[RECORDS TO USE]

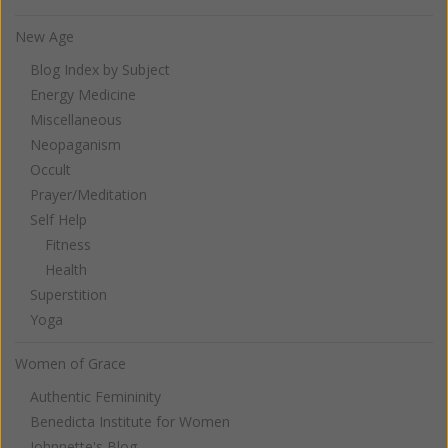
New Age
Blog Index by Subject
Energy Medicine
Miscellaneous
Neopaganism
Occult
Prayer/Meditation
Self Help
Fitness
Health
Superstition
Yoga
Women of Grace
Authentic Femininity
Benedicta Institute for Women
Johnnette's Blog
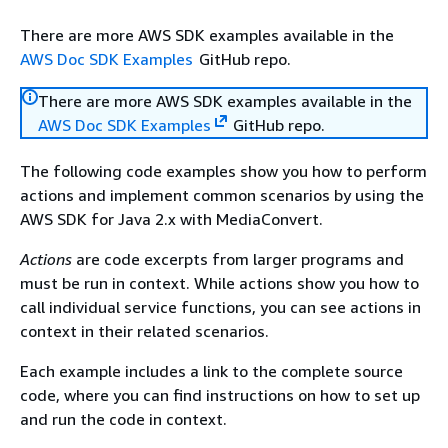
There are more AWS SDK examples available in the
AWS Doc SDK Examples
GitHub repo.
There are more AWS SDK examples available in the
AWS Doc SDK Examples
GitHub repo.
The following code examples show you how to perform
actions and implement common scenarios by using the
AWS SDK for Java 2.x with MediaConvert.
Actions
are code excerpts from larger programs and
must be run in context. While actions show you how to
call individual service functions, you can see actions in
context in their related scenarios.
Each example includes a link to the complete source
code, where you can find instructions on how to set up
and run the code in context.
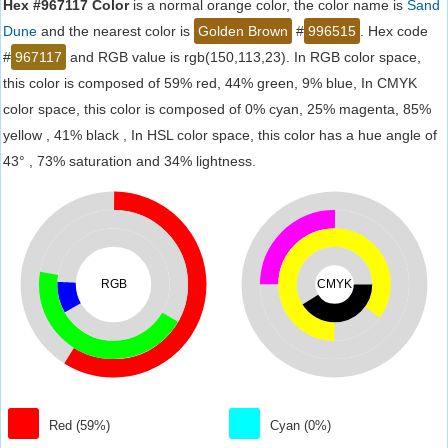
Hex #967117 Color
is a normal orange color, the color name is
Sand
Dune
and the nearest color is
Golden Brown
#
996515
. Hex code
#
967117
and RGB value is rgb(150,113,23). In RGB color space,
this color is composed of 59% red, 44% green, 9% blue, In CMYK
color space, this color is composed of 0% cyan, 25% magenta, 85%
yellow , 41% black , In HSL color space, this color has a hue angle of
43° , 73% saturation and 34% lightness.
RGB
CMYK
Red (59%)
Cyan (0%)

[AIM OF THE EXERCISE] Wherever the string "context" appears in a line of the records above, copy that line.

[RESPONSE TO THIS TASK]
must be run in context. While actions show you how to
context in their related scenarios.
and run the code in context.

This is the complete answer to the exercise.